- WORK ITEM
Give back every line of text in the data below verbatim, leaving out the pictures.

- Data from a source
--*--

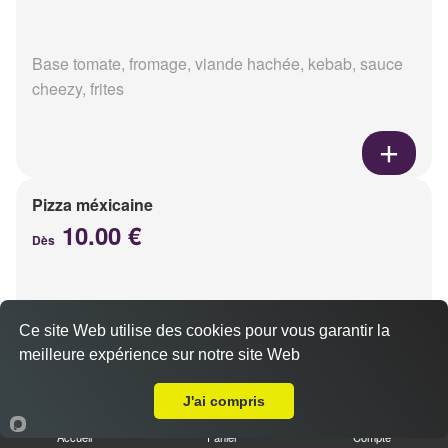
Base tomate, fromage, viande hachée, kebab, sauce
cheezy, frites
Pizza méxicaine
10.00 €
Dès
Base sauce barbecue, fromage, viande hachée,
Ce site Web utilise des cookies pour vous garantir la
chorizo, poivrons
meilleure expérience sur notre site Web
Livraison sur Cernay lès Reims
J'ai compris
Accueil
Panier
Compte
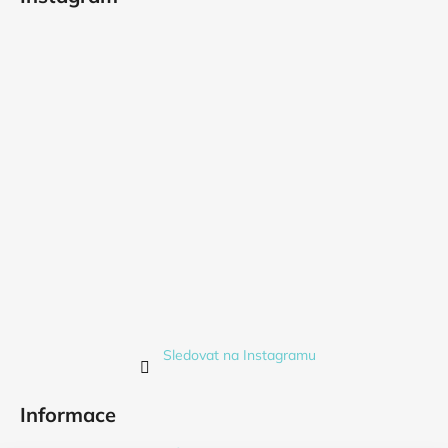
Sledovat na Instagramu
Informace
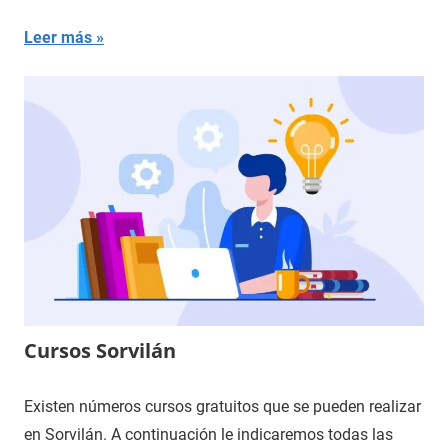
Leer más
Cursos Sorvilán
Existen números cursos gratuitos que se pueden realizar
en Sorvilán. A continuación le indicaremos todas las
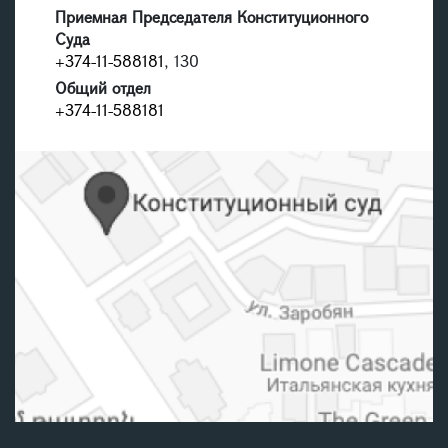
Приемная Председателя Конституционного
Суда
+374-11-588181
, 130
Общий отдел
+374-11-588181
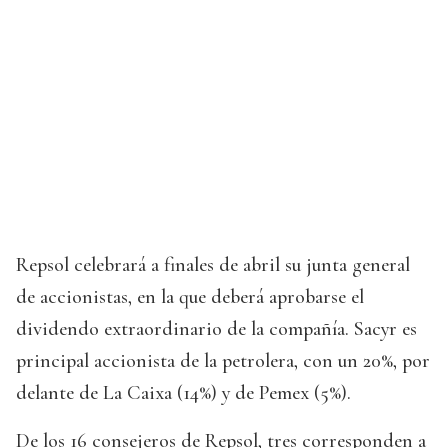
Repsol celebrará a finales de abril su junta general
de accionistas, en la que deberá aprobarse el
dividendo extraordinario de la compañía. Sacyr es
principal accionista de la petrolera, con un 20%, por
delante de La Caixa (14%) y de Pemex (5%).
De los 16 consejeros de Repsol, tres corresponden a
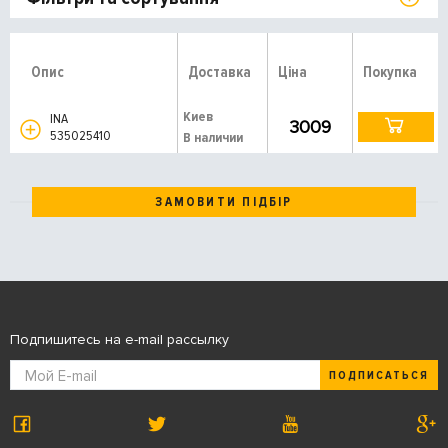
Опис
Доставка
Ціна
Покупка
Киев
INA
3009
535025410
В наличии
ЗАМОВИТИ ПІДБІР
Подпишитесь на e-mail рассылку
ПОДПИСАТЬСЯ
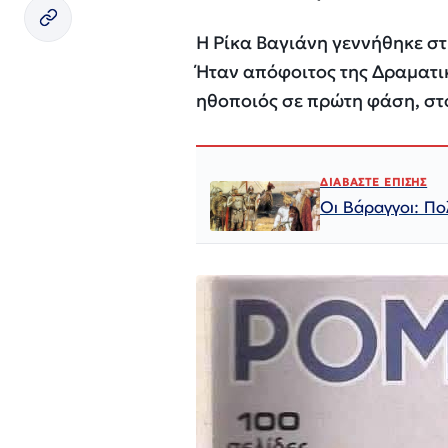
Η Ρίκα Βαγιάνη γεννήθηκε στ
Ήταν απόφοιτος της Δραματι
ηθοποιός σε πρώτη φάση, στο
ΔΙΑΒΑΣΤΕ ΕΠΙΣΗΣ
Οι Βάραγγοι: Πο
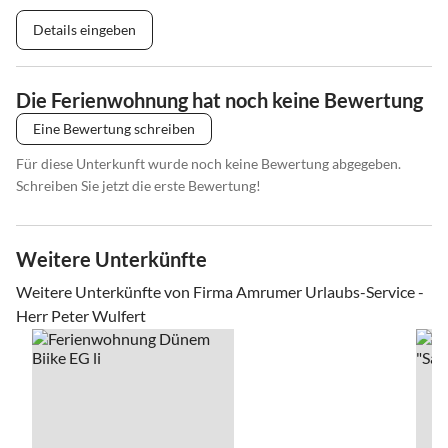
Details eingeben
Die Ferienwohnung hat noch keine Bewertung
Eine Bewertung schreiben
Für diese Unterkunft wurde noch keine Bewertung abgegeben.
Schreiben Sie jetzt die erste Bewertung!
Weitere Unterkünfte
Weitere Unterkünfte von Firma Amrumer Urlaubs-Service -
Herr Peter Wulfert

--*--

- RESPONSE TO THIS TASK
Base tomate, fromage, viande hachée, kebab, sauce
cheezy, frites
Pizza méxicaine
10.00 €
Dès
Base sauce barbecue, fromage, viande hachée,
Ce site Web utilise des cookies pour vous garantir la
chorizo, poivrons
meilleure expérience sur notre site Web
Livraison sur Cernay lès Reims
J'ai compris
Accueil
Panier
Compte
Sledovat na Instagramu
Informace
Leer más
Cursos Sorvilán
Existen números cursos gratuitos que se pueden realizar
en Sorvilán. A continuación le indicaremos todas las
Приемная Председателя Конституционного
Суда
+374-11-588181
, 130
Общий отдел
+374-11-588181
Repsol celebrará a finales de abril su junta general
de accionistas, en la que deberá aprobarse el
dividendo extraordinario de la compañía. Sacyr es
principal accionista de la petrolera, con un 20%, por
delante de La Caixa (14%) y de Pemex (5%).
De los 16 consejeros de Repsol, tres corresponden a
Опис
Доставка
Ціна
Покупка
Киев
INA
3009
535025410
В наличии
ЗАМОВИТИ ПІДБІР
Подпишитесь на e-mail рассылку
ПОДПИСАТЬСЯ
Η Ρίκα Βαγιάνη γεννήθηκε στ
Ήταν απόφοιτος της Δραματι
ηθοποιός σε πρώτη φάση, στο
ΔΙΑΒΑΣΤΕ ΕΠΙΣΗΣ
Οι Βάραγγοι: Πο
Details eingeben
Die Ferienwohnung hat noch keine Bewertung
Eine Bewertung schreiben
Für diese Unterkunft wurde noch keine Bewertung abgegeben.
Schreiben Sie jetzt die erste Bewertung!
Weitere Unterkünfte
Weitere Unterkünfte von Firma Amrumer Urlaubs-Service -
Herr Peter Wulfert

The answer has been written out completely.